Spoiler Alert: This review contains minor spoilers of I Am Not Starfire.

I Am Not Starfire is a young adult novel written by Mariko Tamaki and illustrated by Yoshi Yoshitani. We follow Mandy, the daughter of the legendary superhero, Starfire, who tries to navigate the struggles of being a teenager.

Being the daughter of a former Teen Titan has its fair share of problems. Mandy is supposed to have superpowers or her mother’s dazzling personality, but she’s nothing like Starfire and seems to be a disappointment to everyone around her.

This novel has all of the typical story beats you’d expect to see in a coming-of-age story. Mandy is a bit stubborn and insecure, and it’s very relatable. However, her characterization can come across as rude and ungrateful for the life Starfire has given her. The book does an excellent job of making Starfire a caring mother but still having a hard time raising Mandy.

The book is a decent read, and a considerable part of that is its supporting cast. Tamaki’s writing style is perfect for this more human story, and Yoshitani’s art is strong. Making this world feel vibrant! It pops and feels unique compared to other DC graphic novels. The supporting cast is also solid. Mandy’s classmates feel like real people, and I enjoyed her interactions with them.

The major problem that plagues I Am Not Starfire is that it doesn’t offer anything new.  The characterization of Mandy holds the story back from becoming truly great. She’s just not a likable protagonist. I completely understand her feelings, but we rarely see the love or kindness inside of Mandy. We need to see the qualities that no one else sees in her.

What makes the rest of the world wrong about Mandy? That’s not a question that gets answered, and it makes the story drag on. What ends up happening is that we get a villain introduced extremely late to add a sense of excitement. So, surprise near the end takes it from a high school drama to a full-blown superhero comic, which completely clashes with the rest of the story.

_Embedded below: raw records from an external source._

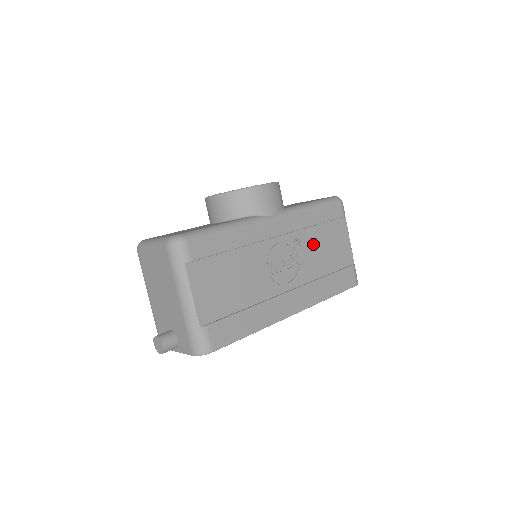
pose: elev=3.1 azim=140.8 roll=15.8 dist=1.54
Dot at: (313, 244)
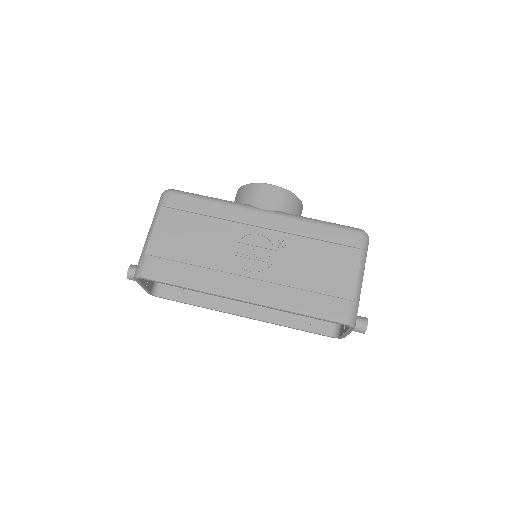
Dot at: (301, 254)
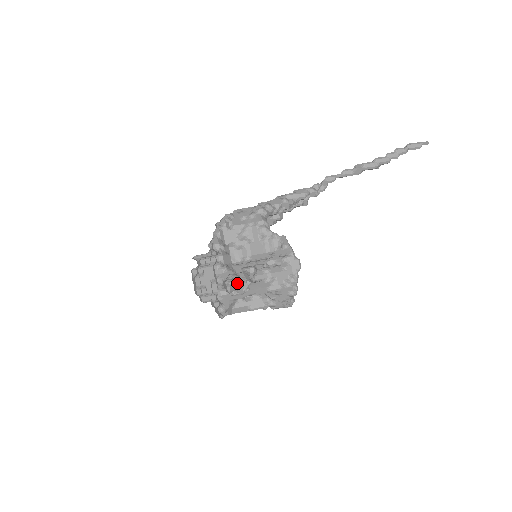
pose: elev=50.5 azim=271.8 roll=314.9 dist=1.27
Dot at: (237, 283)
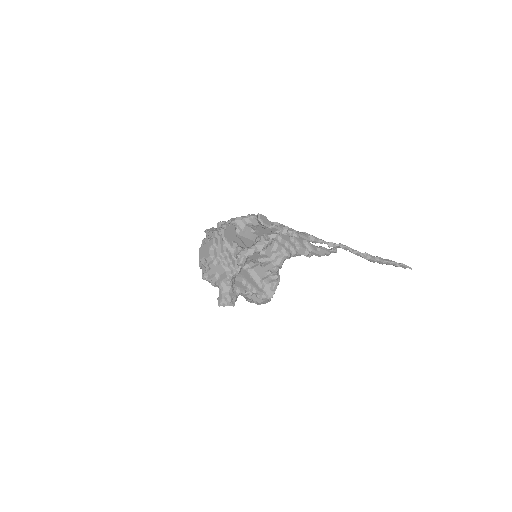
Dot at: occluded
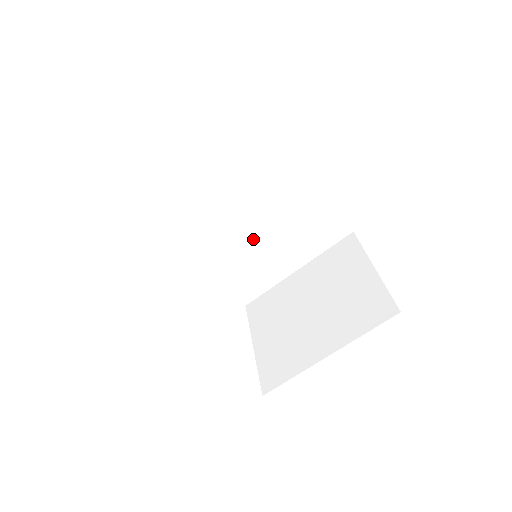
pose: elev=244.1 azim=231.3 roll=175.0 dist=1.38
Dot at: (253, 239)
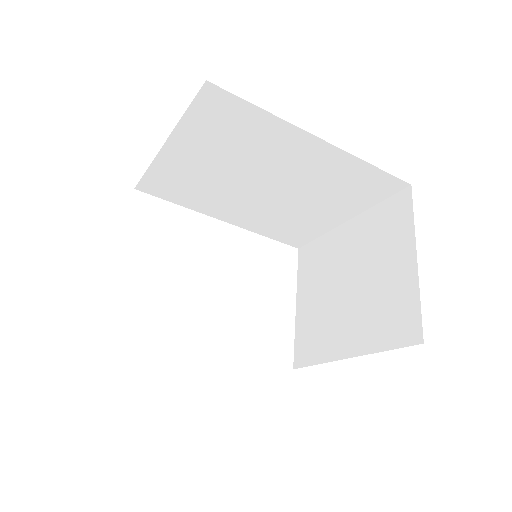
Dot at: (279, 201)
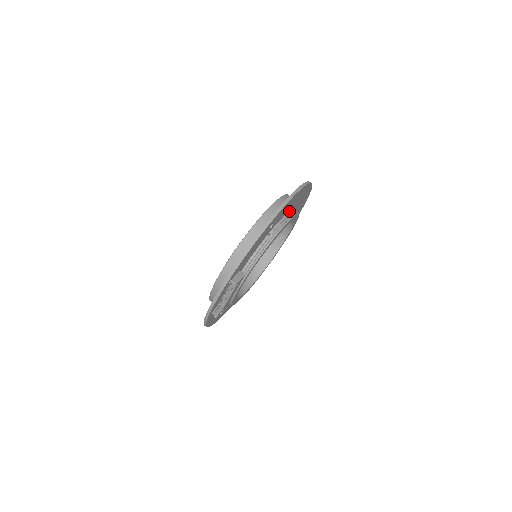
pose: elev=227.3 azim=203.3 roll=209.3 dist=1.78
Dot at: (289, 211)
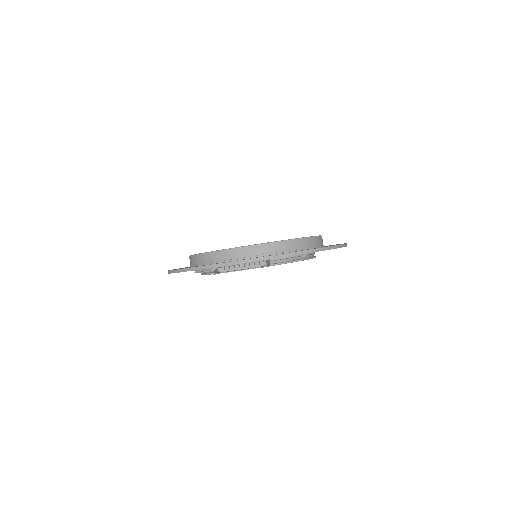
Dot at: occluded
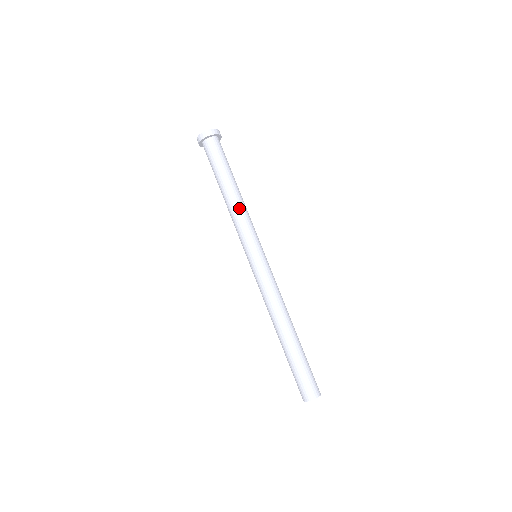
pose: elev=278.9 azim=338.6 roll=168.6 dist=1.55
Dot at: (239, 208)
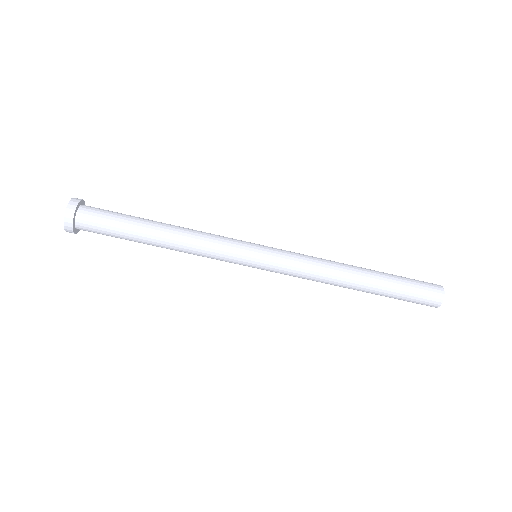
Dot at: (191, 236)
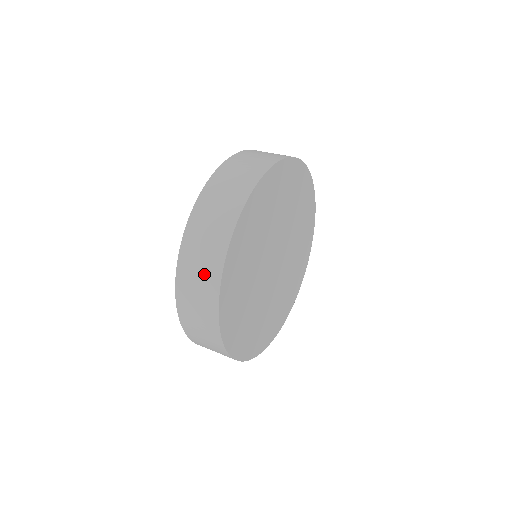
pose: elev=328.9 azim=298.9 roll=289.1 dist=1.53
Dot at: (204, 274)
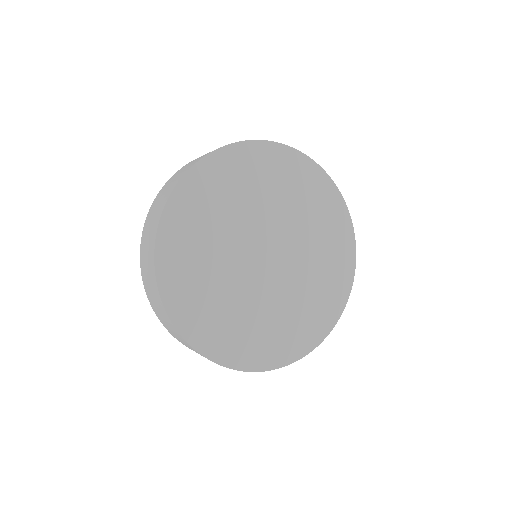
Dot at: (171, 329)
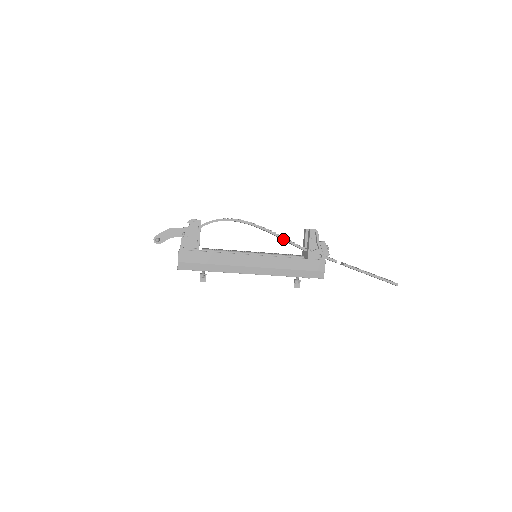
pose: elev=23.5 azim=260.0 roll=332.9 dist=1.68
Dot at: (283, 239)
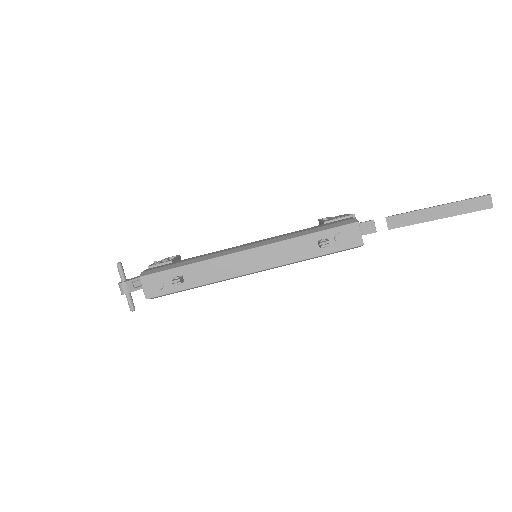
Dot at: occluded
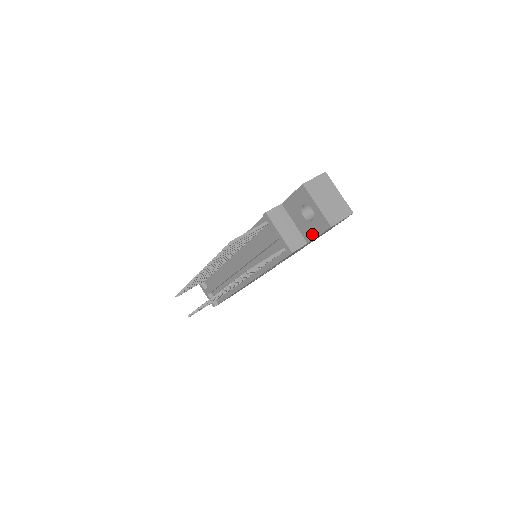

The book should have completely cut the final act [laser show] and doubled down on the introspection of Mandy’s psyche. Instead, all of the build-up and tension is buried under the usual comic book action pieces, and it’s disappointing.

I Am Not Starfire is a story that wants to tell this touching story of self-discovery, love, and forgiveness. However, it fails to make you feel the emotions expressed by its main character. Instead, opting for a rushed final battle against a threat we don’t even care about, making for a mess and overall unsatisfying final product.

I Am Not Starfire is available today wherever books are sold.